D’autre part le mélange des genres n’est pas une innovation. De plus en plus, l’information télévisée dans son ensemble veut se raconter comme « une histoire », avec des « personnages » et des procédés narratifs issus précisément de la fiction. La « feuilletonisation » de l’information est, elle, un héritage direct du langage de la téléréalité. D’une certaine manière, dans la logique à l’oeuvre, le passage à l’acte était inévitable. A force de vouloir anticiper l’événement (autre caractéristique de la télévision contemporaine), on finirait bien par l’inventer. L’information devait devenir un jour ou l’autre produit de l’imagination/émotion. La ligne jaune a été franchie d’autant plus aisément, que des dirigeants du service public ont « théorisé » cette évolution : les uns évoquant au nom de la modernité la nécessité d’une émission politique « de divertissement », d’autres plaidant pour une pédagogie des enjeux « par le spectacle », sans oublier la défense d’une « histoire évasion ». La confusion des genres représente aujourd’hui une culture dominante à la télévision : c’est elle qui donne le ton.

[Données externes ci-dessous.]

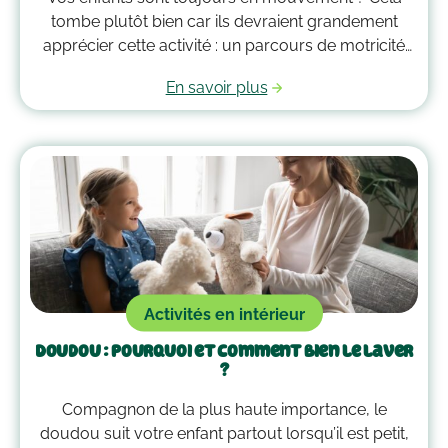
tombe plutôt bien car ils devraient grandement
apprécier cette activité : un parcours de motricité
spécialement créé pour eux. Voici quelques idées
En savoir plus
qui vous guideront pour savoir comment faire un
parcours de motricité à la maison !
Activités en intérieur
Doudou : pourquoi et comment bien le laver
?
Compagnon de la plus haute importance, le
doudou suit votre enfant partout lorsqu’il est petit,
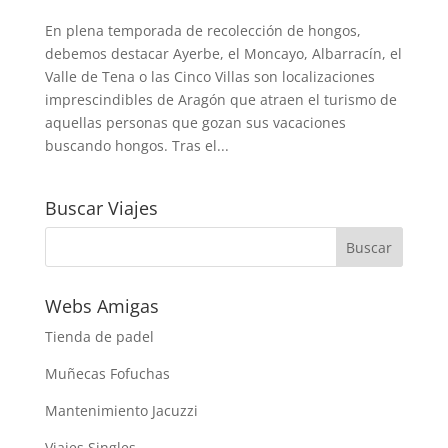
En plena temporada de recolección de hongos,
debemos destacar Ayerbe, el Moncayo, Albarracín, el
Valle de Tena o las Cinco Villas son localizaciones
imprescindibles de Aragón que atraen el turismo de
aquellas personas que gozan sus vacaciones
buscando hongos. Tras el...
Buscar Viajes
Webs Amigas
Tienda de padel
Muñecas Fofuchas
Mantenimiento Jacuzzi
Viajes Singles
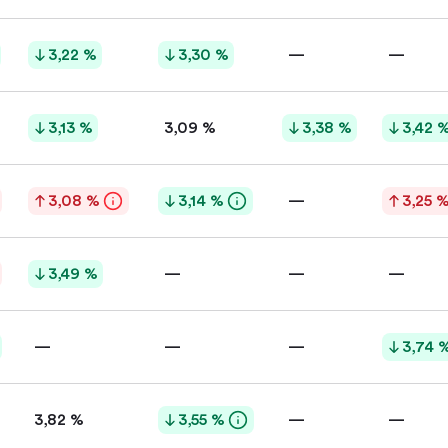
3,22 %
3,30 %
—
—
3,13 %
3,09 %
3,38 %
3,42 
3,08 %
3,14 %
—
3,25 
3,49 %
—
—
—
—
—
—
3,74 
3,82 %
3,55 %
—
—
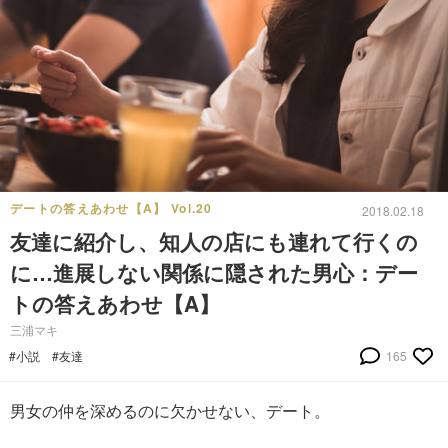
デートの答えあわせ【A】 Vol.20
2018.02.18
友達に紹介し、知人の店にも連れて行くの
に…進展しない関係に隠された男心：デー
トの答えあわせ【A】
三浦マキ
#小説
#友達
165
男女の仲を深めるのに欠かせない、デート。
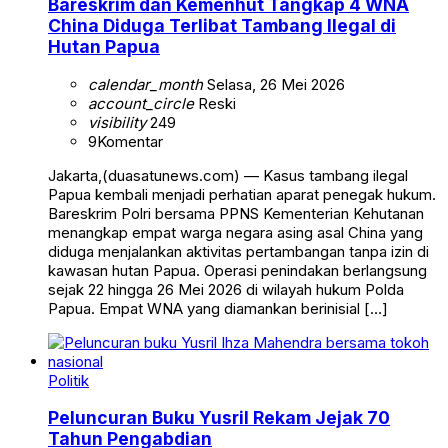
Bareskrim dan Kemenhut Tangkap 4 WNA
China Diduga Terlibat Tambang Ilegal di
Hutan Papua
calendar_month
Selasa, 26 Mei 2026
account_circle
Reski
visibility
249
9
Komentar
Jakarta,(duasatunews.com) — Kasus tambang ilegal
Papua kembali menjadi perhatian aparat penegak hukum.
Bareskrim Polri bersama PPNS Kementerian Kehutanan
menangkap empat warga negara asing asal China yang
diduga menjalankan aktivitas pertambangan tanpa izin di
kawasan hutan Papua. Operasi penindakan berlangsung
sejak 22 hingga 26 Mei 2026 di wilayah hukum Polda
Papua. Empat WNA yang diamankan berinisial […]
Politik
Peluncuran Buku Yusril Rekam Jejak 70
Tahun Pengabdian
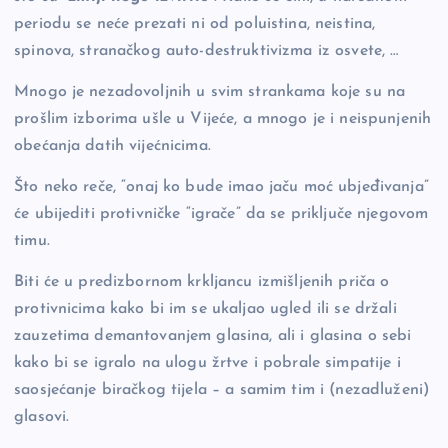
periodu se neće prezati ni od poluistina, neistina,
spinova, stranačkog auto-destruktivizma iz osvete, …
Mnogo je nezadovoljnih u svim strankama koje su na
prošlim izborima ušle u Vijeće, a mnogo je i neispunjenih
obećanja datih vijećnicima.
Što neko reče, “onaj ko bude imao jaču moć ubjeđivanja”
će ubijediti protivničke “igrače” da se priključe njegovom
timu.
Biti će u predizbornom krkljancu izmišljenih priča o
protivnicima kako bi im se ukaljao ugled ili se držali
zauzetima demantovanjem glasina, ali i glasina o sebi
kako bi se igralo na ulogu žrtve i pobrale simpatije i
saosjećanje biračkog tijela – a samim tim i (nezadluženi)
glasovi.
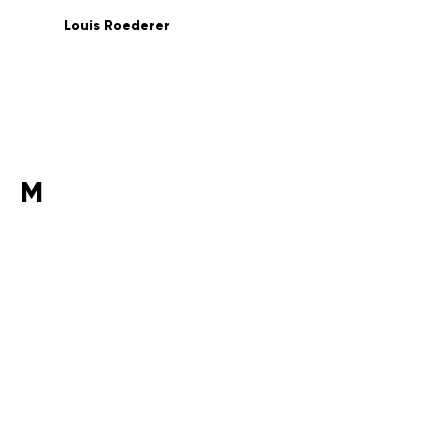
Louis Roederer
M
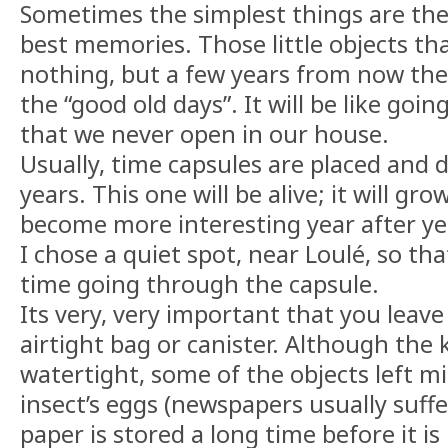
Sometimes the simplest things are the
best memories. Those little objects t
nothing, but a few years from now they
the “good old days”. It will be like go
that we never open in our house.
Usually, time capsules are placed and 
years. This one will be alive; it will gro
become more interesting year after ye
I chose a quiet spot, near Loulé, so th
time going through the capsule.
Its very, very important that you leave
airtight bag or canister. Although the k
watertight, some of the objects left 
insect’s eggs (newspapers usually suffe
paper is stored a long time before it is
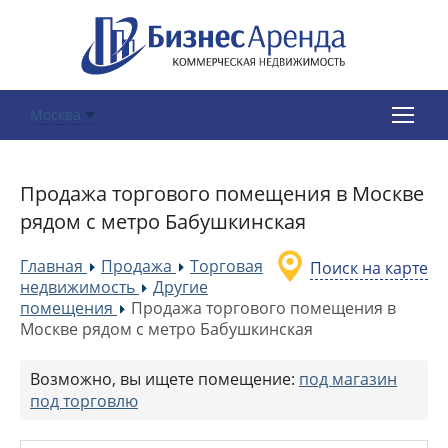
Москва
Продажа торгового помещения в Москве
рядом с метро Бабушкинская
Главная
Продажа
Торговая
Поиск на карте
»
»
недвижимость
Другие
»
помещения
Продажа торгового помещения в
»
Москве рядом с метро Бабушкинская
Возможно, вы ищете помещение:
под магазин
под торговлю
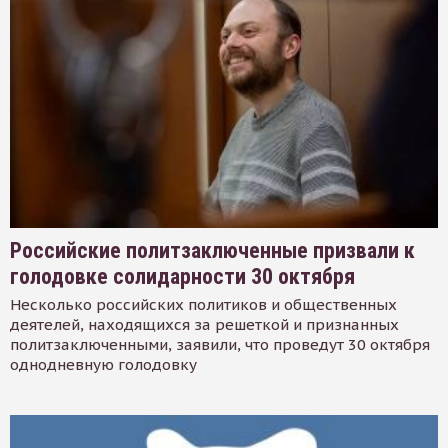
Российские политзаключенные призвали к
голодовке солидарности 30 октября
Несколько российских политиков и общественных
деятелей, находящихся за решеткой и признанных
политзаключенными, заявили, что проведут 30 октября
однодневную голодовку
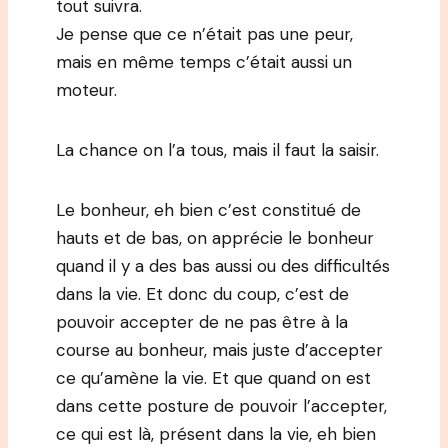
tout suivra.
Je pense que ce n’était pas une peur,
mais en même temps c’était aussi un
moteur.
La chance on l’a tous, mais il faut la saisir.
Le bonheur, eh bien c’est constitué de
hauts et de bas, on apprécie le bonheur
quand il y a des bas aussi ou des difficultés
dans la vie. Et donc du coup, c’est de
pouvoir accepter de ne pas être à la
course au bonheur, mais juste d’accepter
ce qu’amène la vie. Et que quand on est
dans cette posture de pouvoir l’accepter,
ce qui est là, présent dans la vie, eh bien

Cela ne doit pas faire oublier que le rapport entre fiction et réel est un rapport complexe, en particulier à la télévision. Le documentaire est une reconstruction du réel avec, très clairement assumés, une mise en scène, des ressorts dramatiques, des effets de narration. Le documentaire est aussi un regard personnel, l’expression d’un point de vue mais qui a pour règle absolue le respect de la personne filmée et celui du spectateur à qui il laisse une place dans l’interprétation de la création. Parfois, notamment face à l’indicible ou l’inmontrable, la fiction est aussi la seule manière d’approcher le réel.
Le docu-fiction, genre hybride, par nature mélange, lui, les codes et les écritures. Très souvent, il surexploite le spectacle et l’émotion. Un genre très à la mode, susceptible de dérapages précisément parce qu’il efface les frontières. Mais le docu-fiction qui a aujourd’hui sa place dans pratiquement toutes les chaînes de télévision est toujours annoncé en tant que tel. Et, bien entendu, rien n’empêche de traiter d’une question politique fondamentale à travers le docu-fiction.
On l’a dit et répété c’est bien la confusion avec le faux JT qui a posé problème. En terme de crédibilité, de déontologie, de rapport entre le vrai et le faux (comme le dit encore Umberto Eco).
L’information télévisée, depuis toujours, a recours à des techniques liées au spectacle. La mise en image est aussi une mise en scène. Le simple choix d’un cadre, le champ d’une caméra obéit à des choix esthétiques qui ne sont jamais innocents dans la représentation du réel. Les territoires sont donc perméables mais l’effacement pur et simple des frontières entre fiction et réel, la primauté accordée au spectacle constitue une transgression qui ne peut pas être sans conséquence pour l’avenir de l’information de service public. Surtout quand celle-ci est à la croisée des chemins et que ses responsables doivent faire des choix décisifs.